Hey! Confront the dualism hidden in " . . . exist solely in your mind." "Mind" is a function of brains, all brains. We do not live alone, no? Maybe: good, bad, right, wrong are "terms" that attempt to suggest entities that are not fixed or permenent . . . instead they are contingent, passing away, changing, limited, relative, USEFUL illusions (dangerous when allowed to become DELUSIONS) . . .

This guy walked accross India and climbed to the mountaintop ashram of a famous guru.
Plainly in need of solace, he begged for insight into the nature of reality and life.
"Your mind is all that is real," the guru told him.
Well. Without further consideration [hint, hint, double hint . . . ] Our dear seeker, feeling so much better, headed home.

On the way, on the narrow path through jungle surrounding a village, he saw an elephant heading towards him, its mahout asleep. "Well," he thinks, "Since I make reality with my mind. . . . I've no need to move out of the way; no elpehant can hurt me . . ."

Well. Six months later, after the healing ministrations of the villagers had reached a point where he could travel, very, very angry he made his way back to the guru.

"What they hell?" said he. "You taught me that my own mind makes reality; that it is all that is real."

"Sure!" said the guru, barely holding back his laughter. "Your own mind makes reality. But . . . so does the mind of an elephant, a mahout, a road, a jungle, a village . . . "

Thus have I heard!

Hancockhorse
19th January 2016, 15:52
O.K. Here is a koan that gives me a little trouble.

Heaven and Earth are not humane. They regard the ten thousand things as straw dogs.
The Sage is not humane. He regards the common people as straw dogs.

The space between Heaven and Earth- is it not like a bellows?
It is empty and yet not depleted:
Move it and more always comes out.
Much learning means frequent exhaustion.
that's not so good as holding on to the mean.

Thoughts? Opinions? Interpretations? Bring them on....

Try always the Heart Sutra . . . I go to it all the time.

Now, though: Only one universe--even if it is made up of multiverses; really only one. That is not some metaphorical notion but a solid principle to live with and by . . . more and more confirmed in contemporary science (brain and otherwise.)

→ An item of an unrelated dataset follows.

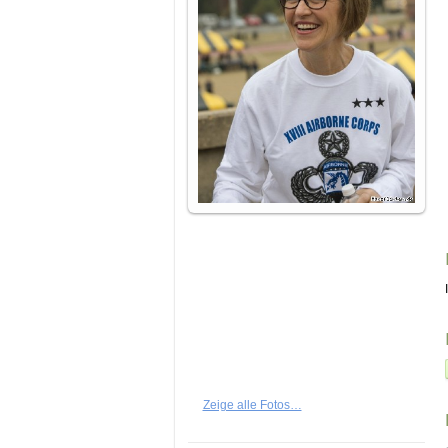
Zeige alle Fotos…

Imagine a blade sharp enough and big enough to cut accross and through the whole thing and right through me too. Step back and look and it is the SAME everywhere, from the finest to the coarsest grain. Space is something too, it is a substance as in part of the universe, as in material reality, which is the only kind of fundamental reality, just as "mind" is a significant element of "reality" and has it roots in substance.

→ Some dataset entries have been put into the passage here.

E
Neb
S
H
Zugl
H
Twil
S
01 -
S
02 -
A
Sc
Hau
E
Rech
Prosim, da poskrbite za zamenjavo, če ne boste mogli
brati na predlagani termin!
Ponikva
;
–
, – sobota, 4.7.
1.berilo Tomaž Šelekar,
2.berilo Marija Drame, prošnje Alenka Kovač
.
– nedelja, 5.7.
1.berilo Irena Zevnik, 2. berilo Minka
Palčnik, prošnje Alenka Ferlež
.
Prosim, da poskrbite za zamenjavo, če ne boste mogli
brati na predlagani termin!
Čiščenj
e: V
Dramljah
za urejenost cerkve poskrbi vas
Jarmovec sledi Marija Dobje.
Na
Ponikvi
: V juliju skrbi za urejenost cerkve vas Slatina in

The cosmos is literally, inconceivably all one. It is NOT TWO.

Full and empty are passing states--useful illusions.

As you know the "mean" (the Greeks Golden Mean, too!) the Middle Way or Middle Path (Sanskrit: madhyamā-pratipad; Pali: majjhimā paṭipadā) suggests a non-extremist position. Not resting easy on some metaphorical fence but fully situated, incarnated, coordinated, and integrated (as ideals or perfections . . . can't be too goal focused . . .) right here and right now . . . as if this was and always will be just and only just It. Which it is and always has been and always will be . . .

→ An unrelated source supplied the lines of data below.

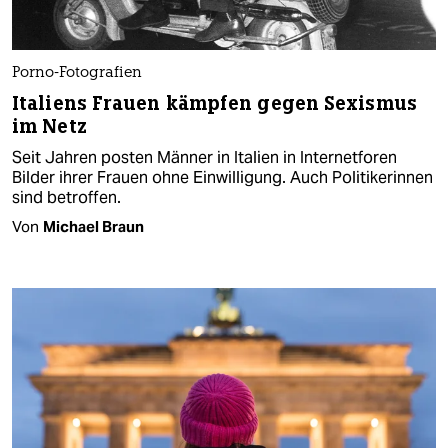
Porno-Fotografien
Italiens Frauen kämpfen gegen Sexismus
im Netz
Seit Jahren posten Männer in Italien in Internetforen
Bilder ihrer Frauen ohne Einwilligung. Auch Politikerinnen
sind betroffen.
Von
Michael Braun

BUT. Humane behavior is still good . . . again in the limited, passing, relative, and contingent sense of the terms good and bad. Su Zhe: "Heaven and Earth are not partial. They do not kill living things out of cruelty or give them birth out of kindness. We do the same when we make straw dogs to use in sacrifices. We dress them up and put them on the altar, but not because we love them. And when the ceremony is over, we throw them into the street, but not because we hate them." I also think of Straw Man Arguments which are informal logical fallacies which use a kind of verbal slight of hand to appear to "win" an argument .. THE 10,000 things and THE common people are misrepresented as general entities . . . they are more (and less) than that. This suggests a highly transcendant and conditional ethic . . . hence, again, the need to transcend but include notions of right and wrong in our daily lives without allowing them to become delusions.

Thus have I heard.

BudoPL
16th October 2017, 13:09
Meditation show You what You want. Choose carefully.